Khabarnegaran : Si l’on se réfère au cas du bloggeur Sattar Beheshti, les médias ont joué un rôle important pour informer le public. Ne voyez-vous pas de telles actions comme utiles ?

Tadjik : Malheureusement, les journalistes et les reporteurs ont agi émotionnellement. Ces mêmes journalistes qui louent la justice pour un dossier la condamneront pour un autre. Un journaliste doit chercher des  faits plutôt que de juger. Les journalistes n’ont pas fait un bon travail, ils n’ont pas trouvé suffisamment d’informations sur le dossier de Sattar Beheshti. Ils étaient englués dans l’émotion ce qui leur a fait oublier de trouver de nouvelles informations.

Khabarnegaran : En sommes-nous arrivés au point où seule la mort peut faire les gros titres ?
Tadjik : Le journal Salam a titré sur Saïd Imami alors qu’il était encore vivant. Lors des sixièmes élections législatives également, les médias étaient très informatifs. La mort n’est donc pas le seul sujet des gros titres.

Khabarnegaran : Suggérez-vous que les médias ne savent pas comment informer efficacement sous la pression et la censure ?

Tadjik : Les médias iraniens publiés à l’intérieur du pays vivent dans une atmosphère étouffante. Shargh publiait des informations sur les droits humains quotidiennement. Ils s’arrangeaient pour informer le public sans dépasser la ligne rouge. Aujourd’hui encore, heureusement, il existe quelques périodiques qui couvrent ces informations sans avoir recours aux émotions.

Khabarnegaran : Pourquoi les médias perdent-ils graduellement leur intérêt et leur sensibilité pour les problèmes de droits humains ?

Tadjik : Quelquefois, les journalistes considèrent les médias comme un marchepied pour atteindre leurs buts politiques, voilà comment une couverture médiatique correcte est entachée et comment des informations importantes perdent de leur priorité.

Khabarnegaran : Devrions-nous définir de nouveaux bureau d’information couvrant en particulier les droits humains et les exécutions ?

Tadjik : Suite à l’élection présidentielle de 1998, une nouvelle diplomatie culturelle a formé les journaux réformateurs. La publication d’informations sur les prisonniers politiques s’est faite petit à petit, avec beaucoup de précautions. La demande de la société a poussé les médias à laisser les précautions de côté. Ils couvraient les informations sur les droits humains dans la section politique. Suite à la demande croissante pour de telles informations, ils ont fini par créer des sections légales. Aujourd’hui, nous sentons encore cette fracture. Sous la pression actuelle, les noms des prisonniers et des personnalités arrêtées ainsi que les nouvelles des droits humains irritent grandement le gouvernement. On peut dépasser cette fracture en interviewant des députés sur ces sujets et en traitant ces sujets de façon générale.

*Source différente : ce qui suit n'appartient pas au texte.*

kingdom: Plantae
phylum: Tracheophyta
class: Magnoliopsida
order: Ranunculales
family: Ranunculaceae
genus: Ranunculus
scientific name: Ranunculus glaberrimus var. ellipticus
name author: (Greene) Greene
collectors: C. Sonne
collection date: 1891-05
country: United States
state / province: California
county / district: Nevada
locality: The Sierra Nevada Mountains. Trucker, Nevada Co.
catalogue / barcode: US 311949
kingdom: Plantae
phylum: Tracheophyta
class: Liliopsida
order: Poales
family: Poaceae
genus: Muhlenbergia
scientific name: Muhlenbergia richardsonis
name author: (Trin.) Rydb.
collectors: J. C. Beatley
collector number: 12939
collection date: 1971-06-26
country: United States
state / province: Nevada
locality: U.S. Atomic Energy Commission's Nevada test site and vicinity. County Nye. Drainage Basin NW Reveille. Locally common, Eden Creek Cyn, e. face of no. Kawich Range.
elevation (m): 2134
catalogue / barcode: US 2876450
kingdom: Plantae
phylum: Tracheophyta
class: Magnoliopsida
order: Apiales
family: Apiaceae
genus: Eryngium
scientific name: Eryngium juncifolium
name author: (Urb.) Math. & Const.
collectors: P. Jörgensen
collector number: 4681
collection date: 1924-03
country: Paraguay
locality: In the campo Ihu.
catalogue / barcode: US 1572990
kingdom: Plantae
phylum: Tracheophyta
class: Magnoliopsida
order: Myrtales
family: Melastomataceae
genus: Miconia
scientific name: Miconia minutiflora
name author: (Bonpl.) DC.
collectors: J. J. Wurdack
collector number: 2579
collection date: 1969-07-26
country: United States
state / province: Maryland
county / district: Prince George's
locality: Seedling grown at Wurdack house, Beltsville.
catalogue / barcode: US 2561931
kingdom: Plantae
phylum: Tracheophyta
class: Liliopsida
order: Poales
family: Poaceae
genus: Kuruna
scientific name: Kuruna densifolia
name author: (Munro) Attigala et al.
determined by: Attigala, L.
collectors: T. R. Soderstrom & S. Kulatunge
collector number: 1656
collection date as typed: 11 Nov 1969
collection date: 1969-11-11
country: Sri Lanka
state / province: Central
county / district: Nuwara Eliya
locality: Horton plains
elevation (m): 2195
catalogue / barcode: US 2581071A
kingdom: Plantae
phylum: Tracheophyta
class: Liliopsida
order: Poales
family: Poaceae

Khabarnegaran : Devrions-nous créer des médias ou des sites web spécialisés pour traiter ces sujets ?

Tadjik : Il y a plusieurs sites web qui ne couvrent que les droits humains. La principale menace pour eux, ce sont les émotions. Un journaliste devrait rendre visite à la famille des prisonniers politiques pour obtenir des informations sur leurs dossiers. Cela rend difficile la ségrégation entre les émotions et l’information. Un journaliste a beaucoup plus de responsabilités qu’un citoyen ordinaire qui rapporte des informations.

Khabarnegaran : Quelle est votre évaluation des sites web Verts après l’élection de 2009 ?

Tadjik : En ce qui concerne les informations sur les prisonniers politiques et leurs familles, ces sites web font un très bon travail.

Khabarnegaran : Pensez-vous que ces sites web sont assez influents pour faire des informations sur les prisonniers politiques une norme, pour que ces informations soient publiées plus facilement ?

Tadjik : Je n’en donne pas exclusivement crédit aux sites web Verts. Même si cela se produisait, je crois qu’ils le devraient à leur jeu avec les émotions.

Khabarnegaran : Comment les médias  qu’ils soient basés en Iran ou à l’étranger, devraient-ils contribuer à la société?

Tadjik : Les medias devraient utiliser toutes les opportunités pour que les informations soient publiées. Les médias en Persan, basés à l’étranger doivent comprendre qu’il leur faut creuser davantage et ne pas se laisser submerger par les émotions. Ils doivent se servir du luxe d’une atmosphère libre de censure et ne pas le dilapider avec de la littérature erronée.